Kapan Sebaiknya Memutuskan Untuk Menikah?

Menikah

“Kalau masih banyak utang, apalagi utang konsumtif, lebih baik pikir-pikir lagi untuk menikah.”

Keputusan untuk meninggalkan masa lajang menuju jenjang pernikahan bukanlah hal yang mudah bagi kebanyakan orang. Ada banyak hal yang harus dipersiapkan secara matang sebelum berhadapan dengan Pak Penghulu.

Apalagi menikah tidak hanya menyatukan dua hati yang kasmaran, menikah juga menyatukan dua keluarga besar. Dan bukan tidak mungkin, pernikahan juga akan mempertemukan sirkel pertemanan kedua calon mempelai. 
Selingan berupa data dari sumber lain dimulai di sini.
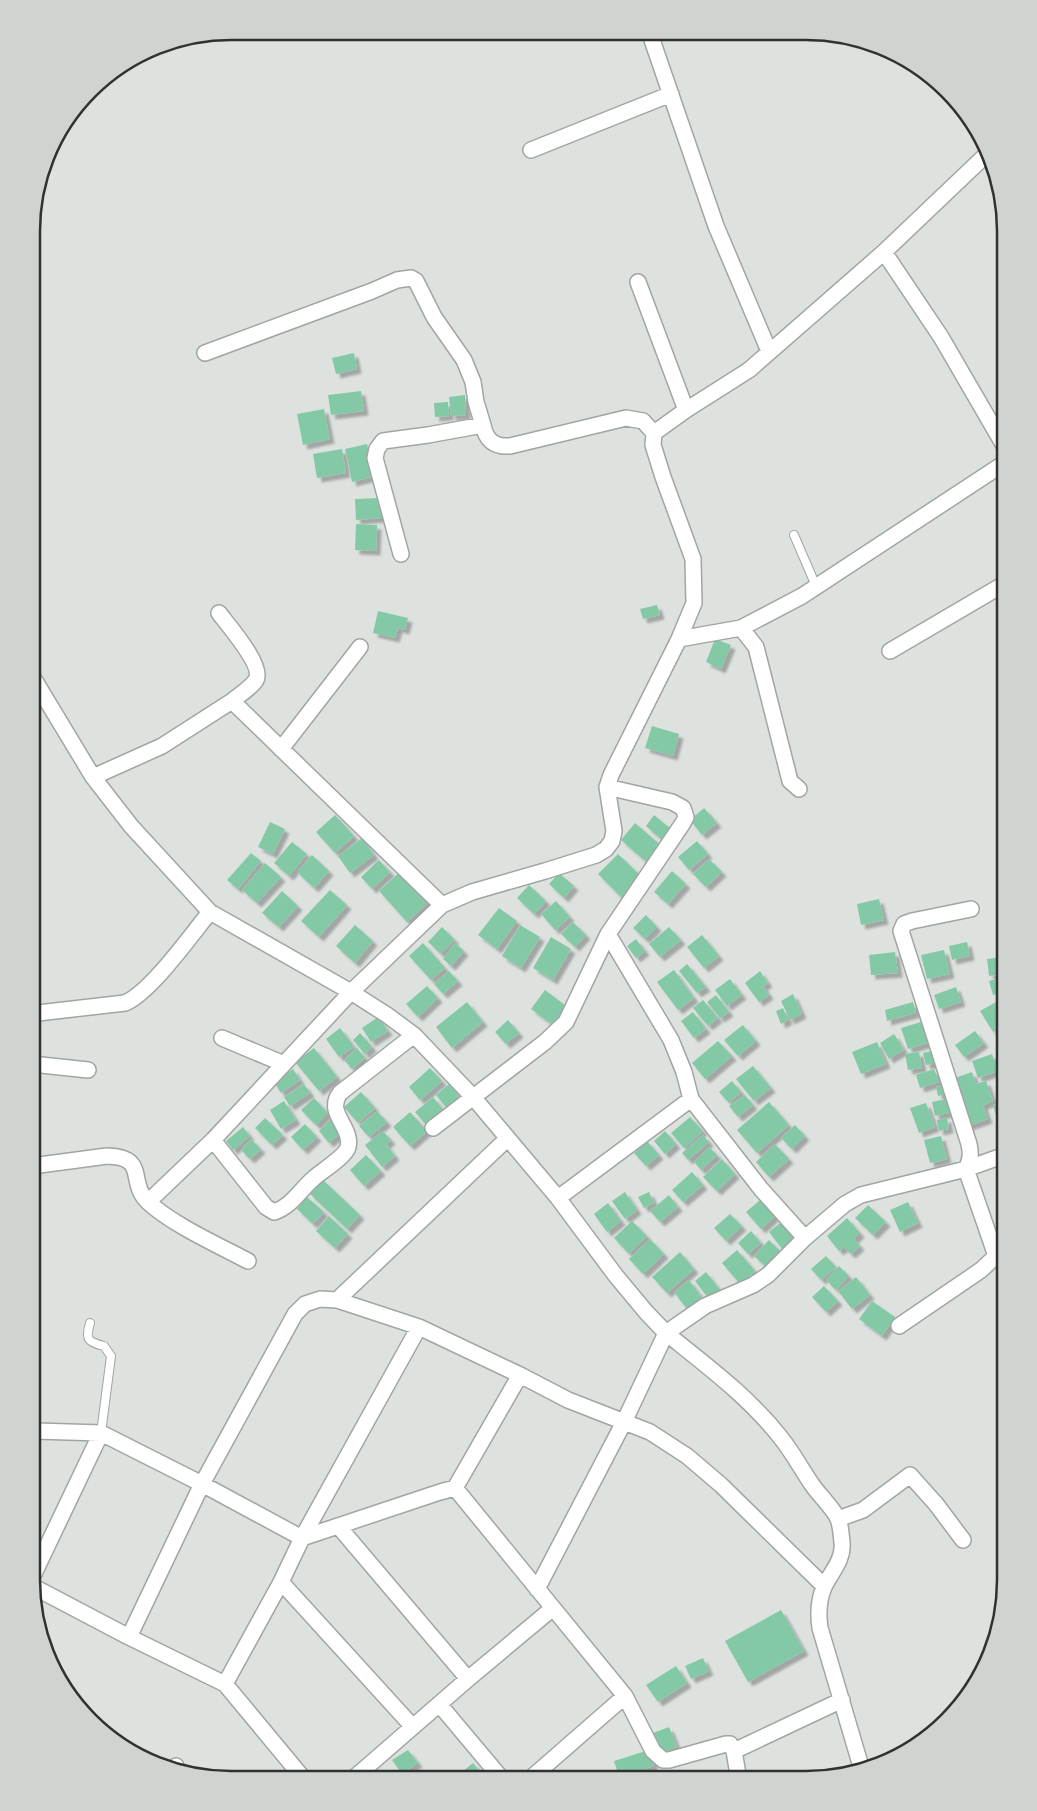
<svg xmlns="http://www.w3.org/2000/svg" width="1037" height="1811" viewBox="0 0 1037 1811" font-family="'Varela Round',sans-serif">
  <defs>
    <filter id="shadow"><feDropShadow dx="4.5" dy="4.5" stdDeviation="1" flood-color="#0004"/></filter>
  </defs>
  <rect width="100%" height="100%" fill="#dde2df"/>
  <path fill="#84c9a6" filter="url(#shadow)" d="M354,353L357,369L336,374L332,358Z
    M361,391L364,411L331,415L328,395Z
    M465,395L466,415L451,416L449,397Z
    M448,402L449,416L435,417L434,403Z
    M324,409L330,439L303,445L297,414Z
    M367,444L375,476L352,482L345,449Z
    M342,449L346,473L317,478L313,454Z
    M380,498L381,518L356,520L355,499Z
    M356,524L377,525L376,551L355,550Z
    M657,605L660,615L643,619L640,609Z
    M378,611L408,618L405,630L398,628L395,638L373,633Z
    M715,639L731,645L721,669L706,662Z
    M652,726L679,734L673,756L645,748Z
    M704,808L717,823L702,835L690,820Z
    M335,815L354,836L335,853L316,832Z
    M654,815L671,829L662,840L646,826Z
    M270,822L285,829L273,854L258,847Z
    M635,823L664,848L650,865L621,840Z
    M362,838L374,855L350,873L338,856Z
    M697,841L708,854L689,870L678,857Z
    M292,842L307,854L289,876L274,863Z
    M251,853L261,861L238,889L227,880Z
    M618,854L642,877L622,898L598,874Z
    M312,855L329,871L314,888L297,872Z
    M709,859L722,872L706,887L693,874Z
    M379,860L390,872L372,889L361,877Z
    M265,863L281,877L257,903L242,890Z
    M403,869L431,900L407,922L379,891Z
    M672,871L686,884L668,904L654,892Z
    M559,873L574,886L564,898L549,884Z
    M529,885L546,901L534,914L517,898Z
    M330,890L347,905L319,937L301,921Z
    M282,891L298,906L279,927L262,913Z
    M879,899L884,920L861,925L857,904Z
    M556,901L570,917L555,930L541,914Z
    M499,908L517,921L497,949L478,935Z
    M646,915L657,927L645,939L633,928Z
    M573,922L586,935L575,947L561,934Z
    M355,925L373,941L355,963L336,946Z
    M520,925L540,937L521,968L502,956Z
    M442,927L455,940L441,954L428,942Z
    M669,927L681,940L660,957L649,944Z
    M702,935L719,956L704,968L687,947Z
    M551,937L571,949L553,980L533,968Z
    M636,939L645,951L636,958L627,946Z
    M967,942L970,956L952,960L949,946Z
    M423,943L445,968L431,980L409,956Z
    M455,943L464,951L451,966L443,959Z
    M944,950L950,974L927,979L921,955Z
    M895,952L898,973L871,975L869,955Z
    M1003,957L1005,974L989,976L987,959Z
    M687,964L706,987L697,993L679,971Z
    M674,970L694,998L678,1010L657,982Z
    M449,971L458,981L443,994L434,984Z
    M760,971L768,983L763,986L769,995L759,1002L745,983Z
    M1000,978L1004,992L993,995L989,981Z
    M730,979L742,995L727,1006L715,990Z
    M427,986L438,998L418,1017L406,1004Z
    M956,987L961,1002L939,1009L934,995Z
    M545,990L566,1006L553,1025L531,1009Z
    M793,994L802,1014L790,1020L781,1001Z
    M716,995L729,1012L720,1018L707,1002Z
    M1005,997V1025L993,1032L980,1011Z
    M703,1000L718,1018L708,1026L693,1008Z
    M467,1002L483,1022L452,1048L436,1027Z
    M913,1002L916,1013L887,1021L885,1010Z
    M783,1008L788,1020L781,1024L776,1011Z
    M693,1012L706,1029L694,1038L681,1021Z
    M378,1017L388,1031L371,1042L362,1028Z
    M508,1020L519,1033L506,1044L495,1032Z
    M924,1021L931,1042L908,1049L901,1028Z
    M743,1025L756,1041L738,1056L724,1040Z
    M340,1028L354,1047L339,1057L326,1039Z
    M975,1031L984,1043L964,1057L955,1045Z
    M360,1033L372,1047L365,1054L353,1040Z
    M894,1034L904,1050L889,1059L880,1043Z
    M718,1041L732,1056L705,1079L692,1063Z
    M877,1042L886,1064L861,1074L852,1052Z
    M314,1048L337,1077L319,1091L295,1062Z
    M357,1048L365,1058L352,1069L344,1060Z
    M936,1050L938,1063L926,1065L923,1053Z
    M919,1052L922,1068L908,1070L905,1054Z
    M992,1054L998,1071L978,1078L972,1061Z
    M753,1066L771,1088L754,1101L736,1079Z
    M430,1068L442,1081L420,1100L409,1087Z
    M293,1069L300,1080L281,1093L274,1082Z
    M934,1069L939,1082L920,1088L916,1075Z
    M972,1072L976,1084L986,1081L993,1101L983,1105L988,1119L965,1127L949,1080Z
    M732,1081L741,1092L729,1103L719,1092Z
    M304,1084L310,1093L290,1106L284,1097Z
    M449,1084L462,1100L449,1111L436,1095Z
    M947,1085L949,1093L938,1096L936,1087Z
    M361,1092L375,1108L358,1123L344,1107Z
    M745,1095L753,1105L738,1117L729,1106Z
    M433,1097L444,1111L427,1126L415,1112Z
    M314,1098L328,1113L316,1125L301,1110Z
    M950,1098L953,1112L935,1116L932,1102Z
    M284,1101L296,1120L281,1129L270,1110Z
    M769,1102L789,1125L757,1153L737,1130Z
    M1005,1102V1147L993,1105Z
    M926,1103L935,1127L919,1133L910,1108Z
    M377,1111L387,1122L369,1137L359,1126Z
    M410,1112L427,1131L410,1146L393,1127Z
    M690,1117L703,1131L684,1148L671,1133Z
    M265,1118L283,1135L272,1145L255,1128Z
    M947,1118L949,1129L939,1131L937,1120Z
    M331,1119L342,1131L329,1143L319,1131Z
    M305,1124L317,1137L303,1150L291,1137Z
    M795,1125L805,1136L792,1149L781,1138Z
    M243,1127L250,1136L233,1150L226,1141Z
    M383,1131L391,1140L386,1144L395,1156L382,1167L365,1145Z
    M665,1131L676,1144L665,1154L654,1141Z
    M703,1135L709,1142L688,1160L682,1153Z
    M941,1136L947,1159L930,1163L924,1140Z
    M251,1139L261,1149L250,1159L241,1150Z
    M647,1141L659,1155L646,1166L634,1153Z
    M775,1144L789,1159L769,1177L756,1162Z
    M709,1147L717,1155L701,1170L694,1162Z
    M366,1155L381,1171L364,1186L350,1170Z
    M722,1159L735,1174L717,1191L703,1177Z
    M692,1172L703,1185L683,1202L672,1190Z
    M323,1180L360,1215L347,1229L310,1194Z
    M625,1192L637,1210L625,1219L612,1201Z
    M649,1192L654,1203L644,1208L638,1197Z
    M669,1195L678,1207L660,1222L650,1211Z
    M307,1197L324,1212L313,1224L297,1209Z
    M760,1200L775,1216L761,1229L746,1212Z
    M908,1202L918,1223L900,1232L890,1210Z
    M608,1203L621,1221L607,1232L594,1214Z
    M868,1205L886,1222L873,1235L855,1218Z
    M730,1214L742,1226L726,1241L714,1228Z
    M329,1216L348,1234L335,1248L316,1231Z
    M847,1218L860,1233L854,1239L860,1246L851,1254L844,1247L839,1251L827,1236Z
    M785,1219L799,1237L783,1250L769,1232Z
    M632,1221L647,1236L629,1254L614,1238Z
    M751,1231L761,1243L748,1254L738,1243Z
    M650,1239L664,1254L643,1274L629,1259Z
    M769,1240L782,1253L767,1268L754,1256Z
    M737,1250L755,1271L740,1284L722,1263Z
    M680,1252L694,1269L667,1293L652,1277Z
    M826,1256L836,1267L821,1280L811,1269Z
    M839,1266L849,1276L836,1290L826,1280Z
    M706,1272L720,1290L709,1299L695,1281Z
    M856,1277L870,1295L852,1309L838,1291Z
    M689,1280L704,1300L689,1312L674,1292Z
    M824,1286L838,1301L826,1312L812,1297Z
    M872,1301L895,1317L882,1336L859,1319Z
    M781,1610L804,1651L748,1682L725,1641Z
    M703,1658L709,1671L691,1679L685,1666Z
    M676,1666L687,1683L658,1702L646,1685Z
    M669,1727L677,1747L660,1753L653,1733Z
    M408,1750L418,1763L402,1774L392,1760Z
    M649,1750L654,1766L619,1777L614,1761Z
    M473,1763L486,1779H459L457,1776Z
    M647,1772L649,1779H624Z"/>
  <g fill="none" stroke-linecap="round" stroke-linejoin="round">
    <g stroke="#a1a5a3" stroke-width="10">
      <path id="service" d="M794,535L816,586
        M90,1323C85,1340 88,1342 104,1346L111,1356L101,1433"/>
    </g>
    <g stroke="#a1a5a3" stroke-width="18">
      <path id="minor" d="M650,34L716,226L769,351
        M531,150L671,94
        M884,252L941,337L1006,449
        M638,282L686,410
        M205,353L372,291L397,280L411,278L416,281L434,317L464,360L473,382L476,402L483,425
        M401,554L375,458L377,449L383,441L428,435L483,425C486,440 494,447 510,446L626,418L643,421L654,433
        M219,613C228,625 264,666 256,680C251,688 239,695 232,701
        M741,628L756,647L790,781L799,789
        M679,639L741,628L802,596L1006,462
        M890,651L1006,583
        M32,676L93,777L131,826L210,912
        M281,749L360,647
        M93,777L162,746L232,701L442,905
        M608,934L671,1040L684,1072L691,1099L761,1189L805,1238
        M38,1013L125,1003C151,992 191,935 210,912L351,992L387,1015L414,1035L473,1097L558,1198L616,1276L646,1312L666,1333L624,1422L537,1589
        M222,1038L284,1064
        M32,1064L88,1070
        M433,1128L545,1042L566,1022L608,934L683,823L686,817L683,808L672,802L607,787
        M213,1140L266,1207L274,1212C291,1207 301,1189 314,1178C322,1171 346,1156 348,1147C353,1127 325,1113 340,1093L414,1035
        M32,1166L107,1156C149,1157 127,1182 148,1202C173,1225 218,1245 248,1261
        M558,1198L691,1099
        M148,1202L213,1140L351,992L442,905L472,892L545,871L596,855L606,849L612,841L614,831L607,787L611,775L679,639L694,603L693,559L663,477L653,445L654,433L686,410L749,370L884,252L988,153
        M337,1300L507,1139
        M899,1326L981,1270L996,1256L966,1169C971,1159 971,1154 969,1144L901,931L904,924L912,921L971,909
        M31,1434L36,1431L101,1433
        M455,1488L520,1375
        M838,1519L863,1510L910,1475L936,1504L963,1540
        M339,1527L468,1679
        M31,1580L101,1433L202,1484L302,1538L440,1492L455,1488L625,1696L530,1779
        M281,1582L413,1727
        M32,1586L129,1637L225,1684L303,1778
        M129,1637L202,1484L295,1314L305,1304L320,1299L337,1300L419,1327L520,1375L568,1400L650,1432L687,1456L721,1485L824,1586
        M225,1684L281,1582L302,1538L419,1327
        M625,1696L653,1751L663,1760H669L726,1744H730L734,1751L842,1700
        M439,1704L502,1779
        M734,1751L739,1780
        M174,1769L176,1766
        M862,1770L820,1628C818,1614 818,1601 824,1587C831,1572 844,1560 842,1542C841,1535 841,1526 838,1519C834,1509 820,1496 813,1486C802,1470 793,1453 781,1438C749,1397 707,1366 666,1333L705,1306L753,1285L768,1275L805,1238L845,1204L861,1195L966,1169L1005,1155
        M354,1778L468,1679L553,1608"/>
    </g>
    <use href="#service" stroke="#fff" stroke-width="8"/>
    <use href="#minor" stroke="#fff" stroke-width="15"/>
  </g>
  <path d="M0 0H1037V1811H0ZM231 40H806A191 191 0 0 1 997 231V1580A191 191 0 0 1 806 1771H231A191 191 0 0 1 40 1580V231A191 191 0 0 1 231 40Z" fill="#cfd4d1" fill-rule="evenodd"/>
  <path fill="none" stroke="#303231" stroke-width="2.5" d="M231 40H806A191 191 0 0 1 997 231V1580A191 191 0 0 1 806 1771H231A191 191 0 0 1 40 1580V231A191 191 0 0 1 231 40Z"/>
</svg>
Bagi sebagian orang, menikah itu mudah. Semudah mendatangi pimpinan pondok pesantren, kemudian sorenya langsung akad, dan malamnya bisa tidur sekamar. Tapi faktanya, perjalanan cinta tidak seperti film Ketika Cinta Bertasbih

Menyatukan kedua insan tidak seperti menyatukan mur dan baut yang sudah pasti cocok sesuai nomor. Tuhan menciptakan manusia lengkap dengan pikiran dan perasaan, yang terkadang kedua unsur tersebut menjadikan manusia membuat ribet urusannya sendiri. Tak terkecuali pernikahan.

Misal, calon mempelai laki-laki ingin resepsi secara sederhana, tetapi calon mempelai perempuan ingin resepsi yang mewah, menyewa gedung, dengan band pengiring Sheila On 7. Dua hal itu saja sudah menjadi potensi konflik yang harus disikapi dengan bijak oleh kedua belah pihak.

Ribet-ribet ini terkadang menjadi bahan overthinking bagi seseorang yang belum menikah, namun kapan sebaiknya Anda memutuskan untuk menikah? Setidaknya ada beberapa hal yang perlu diperhatikan, sebelum Anda mengganti status di KTP dari ‘belum menikah’ menjadi ‘kawin’.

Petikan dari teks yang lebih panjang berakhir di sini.